Hébert a le bras dans le dos, disent les libéraux

Le député libéral Pierre Reid, porte-parole en recherche, ne comprend pas comment le Dr Hébert a pu dire que les compressions de toucheront pas les patients puisqu'il s'agit de recherche clinique. «C'est d'autant plus inquiétant qu'il a été l'un des plus grands boursiers en recherche sur le vieillissement au Canada, rappelle-t-il. C'est clair que comme ministre il n'est pas seul, et qu'il a le bras dans dos. On va s'employer à lui faire comprendre l'importance de maintenir le financement lors de la reprises des travaux à l'assemblée. Il faut qu'il comprenne qu'il est train d'envoyer un bien mauvais message à nos chercheurs, dans un contexte où l'Ontario, de même que les États-Unis, dont très compétitifs financièrement pour recruter des chercheurs.»

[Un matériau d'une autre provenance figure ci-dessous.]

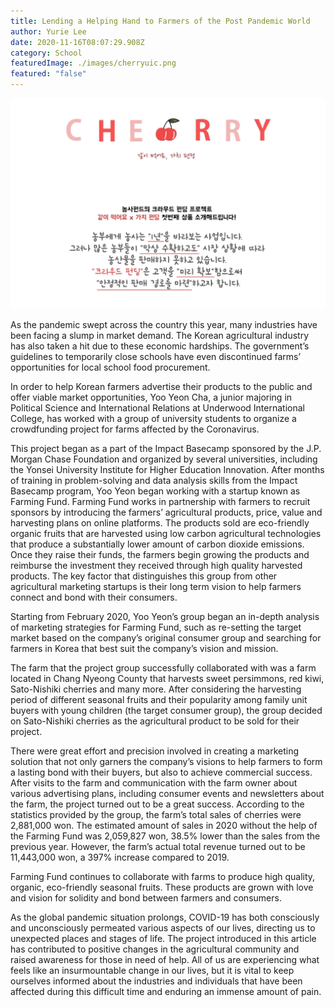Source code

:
 ```yaml
---
title: Lending a Helping Hand to Farmers of the Post Pandemic World
author: Yurie Lee
date: 2020-11-16T08:07:29.908Z
category: School
featuredImage: ./images/cherryuic.png
featured: "false"
---
```

![cherryuic](images/cherryuic.png)

As the pandemic swept across the country this year, many industries have been facing a slump in market demand. The Korean agricultural industry has also taken a hit due to these economic hardships. The government’s guidelines to temporarily close schools have even discontinued farms’ opportunities for local school food procurement.

In order to help Korean farmers advertise their products to the public and offer viable market opportunities, Yoo Yeon Cha, a junior majoring in Political Science and International Relations at Underwood International College, has worked with a group of university students to organize a crowdfunding project for farms affected by the Coronavirus. 

This project began as a part of the Impact Basecamp sponsored by the J.P. Morgan Chase Foundation and organized by several universities, including the Yonsei University Institute for Higher Education Innovation. After months of training in problem-solving and data analysis skills from the Impact Basecamp program, Yoo Yeon began working with a startup known as Farming Fund. Farming Fund works in partnership with farmers to recruit sponsors by introducing the farmers’ agricultural products, price, value and harvesting plans on online platforms. The products sold are eco-friendly organic fruits that are harvested using low carbon agricultural technologies that produce a substantially lower amount of carbon dioxide emissions. Once they raise their funds, the farmers begin growing the products and reimburse the investment they received through high quality harvested products. The key factor that distinguishes this group from other agricultural marketing startups is their long term vision to help farmers connect and bond with their consumers.

Starting from February 2020, Yoo Yeon’s group began an in-depth analysis of marketing strategies for Farming Fund, such as re-setting the target market based on the company’s original consumer group and searching for farmers in Korea that best suit the company’s vision and mission.

The farm that the project group successfully collaborated with was a farm located in Chang Nyeong County that harvests sweet persimmons, red kiwi, Sato-Nishiki cherries and many more. After considering the harvesting period of different seasonal fruits and their popularity among family unit buyers with young children (the target consumer group), the group decided on Sato-Nishiki cherries as the agricultural product to be sold for their project.

There were great effort and precision involved in creating a marketing solution that not only garners the company’s visions to help farmers to form a lasting bond with their buyers, but also to achieve commercial success. After visits to the farm and communication with the farm owner about various advertising plans, including consumer events and newsletters about the farm, the project turned out to be a great success. According to the statistics provided by the group, the farm’s total sales of cherries were 2,881,000 won. The estimated amount of sales in 2020 without the help of the Farming Fund was 2,059,827 won, 38.5% lower than the sales from the previous year. However, the farm’s actual total revenue turned out to be 11,443,000 won, a 397% increase compared to 2019.

Farming Fund continues to collaborate with farms to produce high quality, organic, eco-friendly seasonal fruits. These products are grown with love and vision for solidity and bond between farmers and consumers.

As the global pandemic situation prolongs, COVID-19 has both consciously and unconsciously permeated various aspects of our lives, directing us to unexpected places and stages of life. The project introduced in this article has contributed to positive changes in the agricultural community and raised awareness for those in need of help. All of us are experiencing what feels like an insurmountable change in our lives, but it is vital to keep ourselves informed about the industries and individuals that have been affected during this difficult time and enduring an immense amount of pain.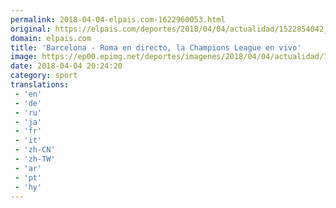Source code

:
 ```yaml
---
permalink: 2018-04-04-elpais.com-1622960053.html
original: https://elpais.com/deportes/2018/04/04/actualidad/1522854042_076441.html#?ref=rss&format=simple&link=link
domain: elpais.com
title: 'Barcelona - Roma en directo, la Champions League en vivo'
image: https://ep00.epimg.net/deportes/imagenes/2018/04/04/actualidad/1522854042_076441_1522870621_rrss_normal.jpg
date: 2018-04-04 20:24:20
category: sport
translations: 
 - 'en'
 - 'de'
 - 'ru'
 - 'ja'
 - 'fr'
 - 'it'
 - 'zh-CN'
 - 'zh-TW'
 - 'ar'
 - 'pt'
 - 'hy'
---
```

À l'Association québécoise des établissements de santé et services sociaux (Aqesss), où Diane Lavallée vient d'être nommée à la direction, on rappelle que le gouvernement a été interpellé en décembre, dès qu'il a fait connaître son intention de couper 10 millions dans le Fonds de recherche du Québec en santé (FRQS). «À notre avis, a écrit l'Aqesss, désinvestir en recherche et en innovation nous aidera certes à boucler le budget de la province maintenant, mais les effets néfastes à moyen et à long terme sur le développement économique et social du Québec et sur sa compétitivité internationale se feront sentir très longtemps».

Le recteur de l'Université Laval, Denis Brière, est lui aussi très inquiet. «Ces compressions s'ajoutent à celles déjà annoncées dans le réseau universitaire», a-t-il annoncé par voie de communiqué. «Elles aussi, des incidences négatives sur la mission d'enseignement et de recherche du réseau. En fragilisant ainsi le réseau universitaire sur lequel s'appuie la recherche, tant en ce qui a trait à la qualité des travaux qu'à la validité des résultats obtenus, le gouvernement du Québec se prive d'un apport crucial au maintien de la qualité de vie de la population québécoise.»